Effective-Parameter Branding And Efficiency Mechanism
Sources: 1 • Confidence: High • Updated: 2026-04-12 10:00
Key takeaways
- The two smaller Gemma 4 models are labeled E2B and E4B, where the 'E' denotes an effective parameter size rather than total parameters.
- On the same SVG workflow, the author encountered an SVG validity error ('Attribute x1 redefined') in output from Gemma 4 26B-A4B but achieved an excellent result after manual correction.
- At the time described, common local runtimes were suspected not to support Gemma 4 native audio input, and the author was unable to run audio locally.
- Google DeepMind released four vision-capable reasoning LLMs under the Gemma 4 name in sizes 2B, 4B, 31B, and a 26B-A4B Mixture-of-Experts variant under the Apache 2.0 license.
- It is unclear whether the Per-Layer Embeddings detail fully explains the 'E' designation for Gemma 4 E2B/E4B.
Sections
Effective-Parameter Branding And Efficiency Mechanism
- The two smaller Gemma 4 models are labeled E2B and E4B, where the 'E' denotes an effective parameter size rather than total parameters.
- Gemma 4 E2B and E4B use Per-Layer Embeddings that add per-decoder-layer token embedding tables used for quick lookups, increasing the number of embedding tables while keeping the effective parameter count lower for on-device efficiency.

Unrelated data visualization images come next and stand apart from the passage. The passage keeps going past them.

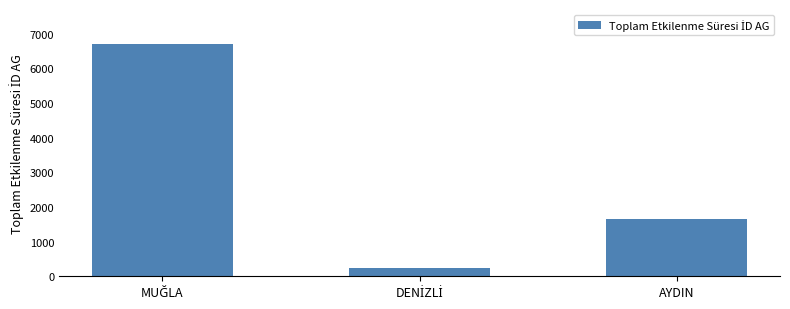

Are the bars horizontal?

No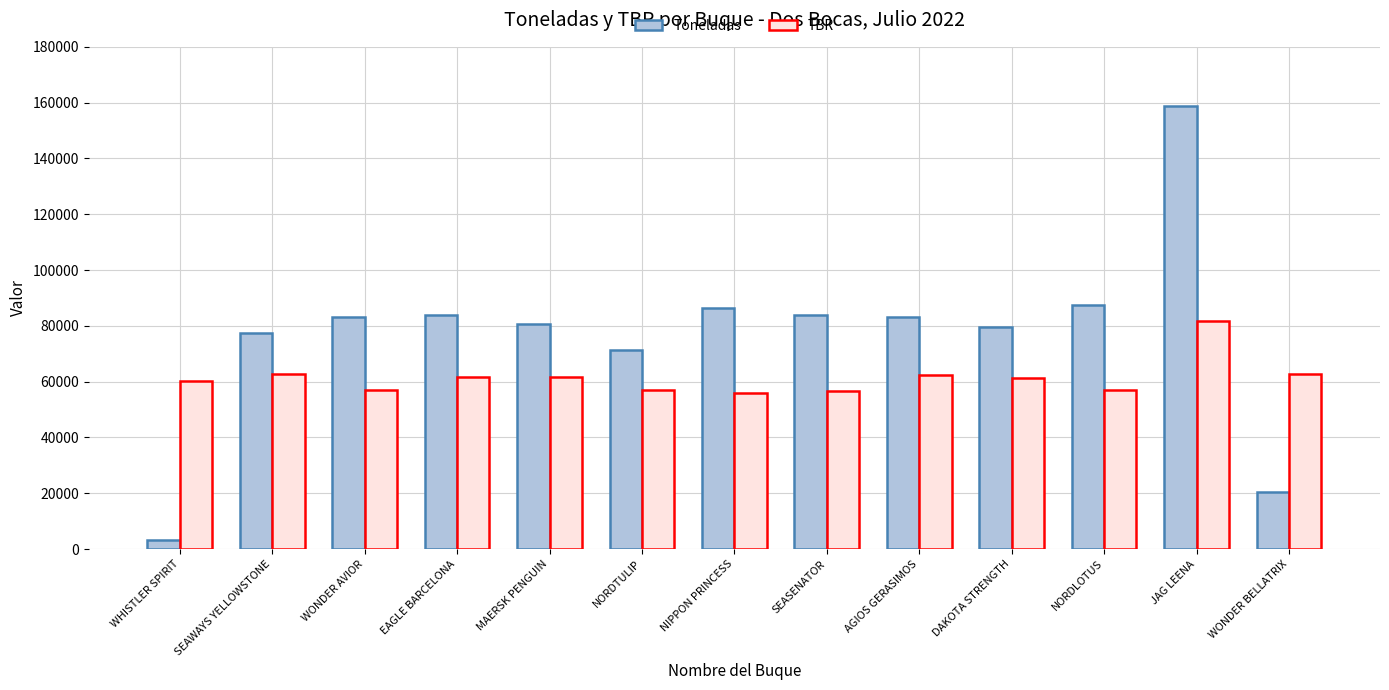

How many values in the Toneladas series are below 83260?

6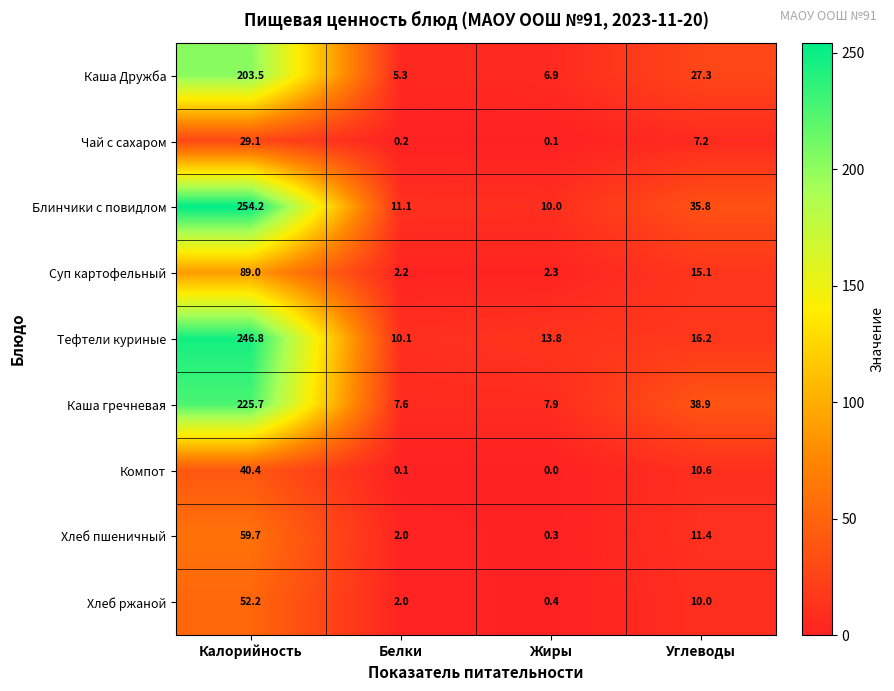

Which series has the largest total across all categories?

Блинчики с повидлом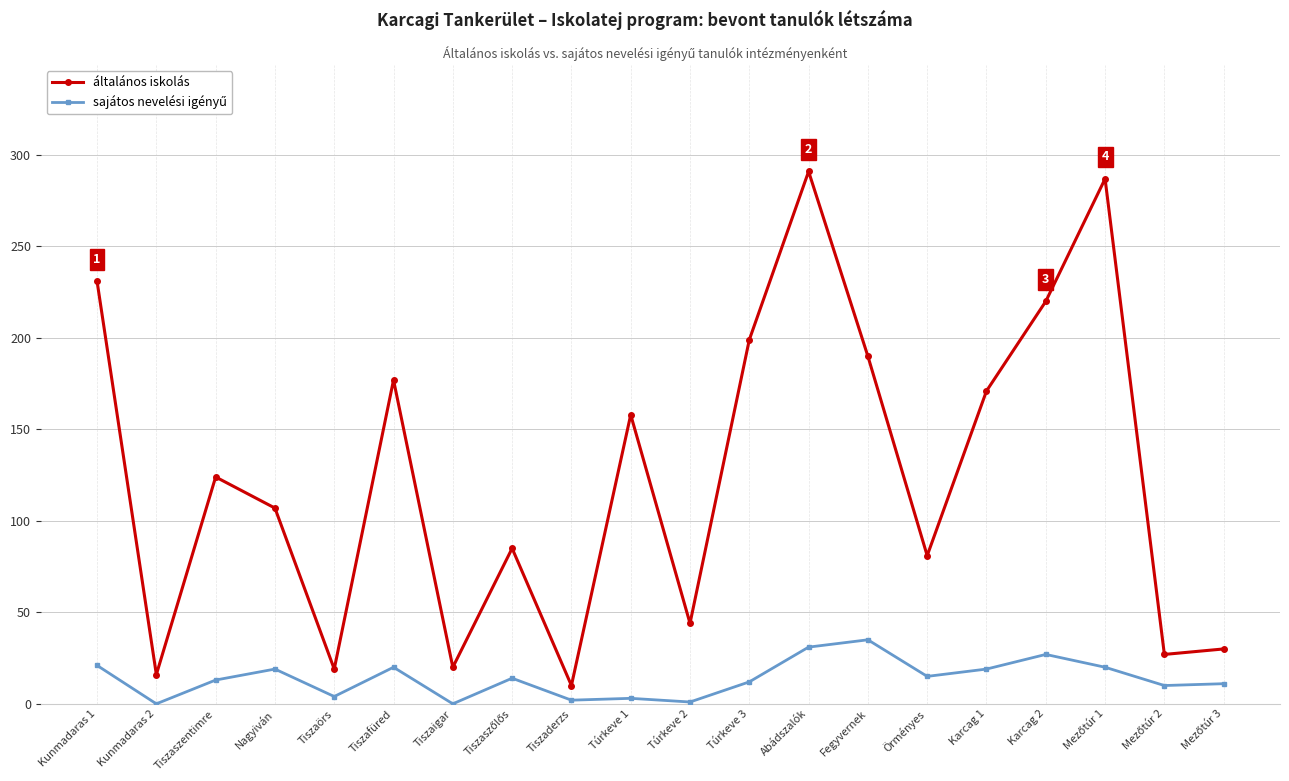

Does the chart have visible grid lines?

Yes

- Google is positioning Gemma 4 as having unusually high intelligence-per-parameter, implying a focus on small but useful models.
Capability Scaling Signals And Structured-Output Failure Modes (Svg)
- On the same SVG workflow, the author encountered an SVG validity error ('Attribute x1 redefined') in output from Gemma 4 26B-A4B but achieved an excellent result after manual correction.
- In an API run on the pelican-riding-a-bicycle SVG prompt, Gemma 4 31B produced a good output that omitted the front part of the bicycle frame.
- On an SVG task (a pelican riding a bicycle), the author observed improved output quality when moving from Gemma 4 2B to 4B to 26B-A4B.
Multimodality Expansion (Audio) With Ecosystem Lag
- At the time described, common local runtimes were suspected not to support Gemma 4 native audio input, and the author was unable to run audio locally.
- Gemma 4 E2B and E4B include native audio input for speech recognition and understanding.
Open Release Scope And Permissive Licensing
- Google DeepMind released four vision-capable reasoning LLMs under the Gemma 4 name in sizes 2B, 4B, 31B, and a 26B-A4B Mixture-of-Experts variant under the Apache 2.0 license.
Mechanism Ambiguity And Interpretation Risk
- It is unclear whether the Per-Layer Embeddings detail fully explains the 'E' designation for Gemma 4 E2B/E4B.
Watchlist
- At the time described, common local runtimes were suspected not to support Gemma 4 native audio input, and the author was unable to run audio locally.
Unknowns
- What is the precise definition and computation of 'effective parameter size' for the E2B and E4B models, and how does it relate quantitatively to total parameters and runtime memory/compute?
- How do Gemma 4 models compare on standardized capability and efficiency benchmarks (quality, latency, memory, throughput) across the 2B/4B/26B-A4B/31B lineup?
- When, and in which local runtimes, will native audio input for Gemma 4 E2B/E4B be supported end-to-end (model load, audio ingestion, inference, and outputs)?
- What is the root cause of the 31B GGUF looping output behavior in LM Studio, and what configuration(s) make it reliable (if any)?
- How frequent are SVG validity errors and content-omission errors across prompts and models, and what automated validation/repair approaches are needed for production-grade SVG generation?